I don't know about where you live, but here in Tallahassee, we have been hit with what appears to be an epidemic of pneumonia.  I personally know several people who were diagnosed with "viral pneumonia."  I had a terrible cold with severe chest congestion last month that nearly sent me to the hospital and recently floored my wife as well.  I am betting that where you live, you too had an experience similar to mine.

SARS was/is/will be again, a coronavirus that normally is associated with the common cold.  Only in 2003, in China, this cold virus jumped species and mutated into a respiratory illness with a 10% case fatality rate.  So what is to stop a mutant strain of adenovirus from growing in the jungles and rain forests of Central America and emerge on the world scene, as SARS emerged from the jungles of Southeast Asia?

Nothing. And, of course, there is no vaccine for adenovirus.

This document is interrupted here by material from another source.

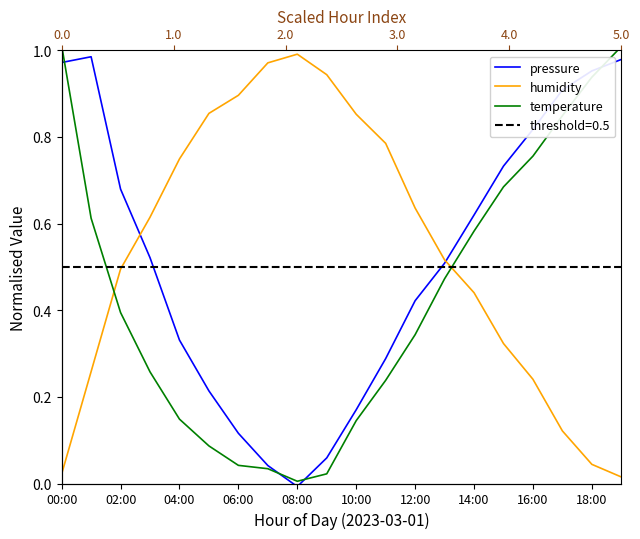

What is the sum of all pressure values?

10.3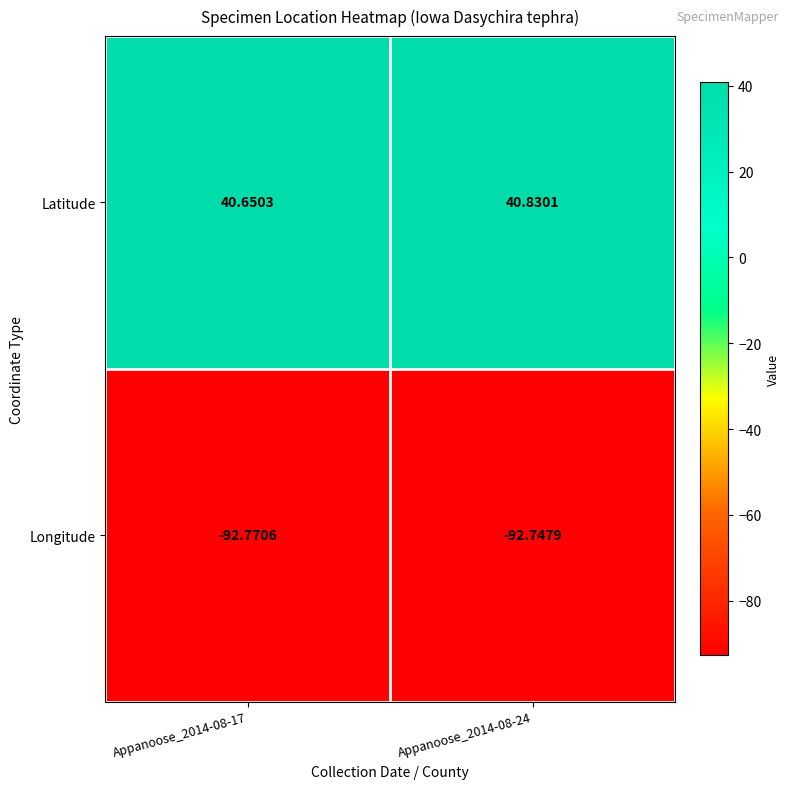

What is the total value across all series at Appanoose_2014-08-17?

-52.1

The CDC definition of adenovirus can be found at this link: http://www.cdc.gov/Ncidod/dvrd/revb/respiratory/eadfeat.htm . It says, in part:

Adenoviruses most commonly cause respiratory illness; however, depending on the infecting serotype, they may also cause various other illnesses, such as gastroenteritis, conjunctivitis, cystitis, and rash illness. Symptoms of respiratory illness caused by adenovirus infection range from the common cold syndrome to pneumonia, croup, and bronchitis. Patients with compromised immune systems are especially susceptible to severe complications of adenovirus infection. Acute respiratory disease (ARD), first recognized among military recruits during World War II, can be caused by adenovirus infections during conditions of crowding and stress. (bold mine).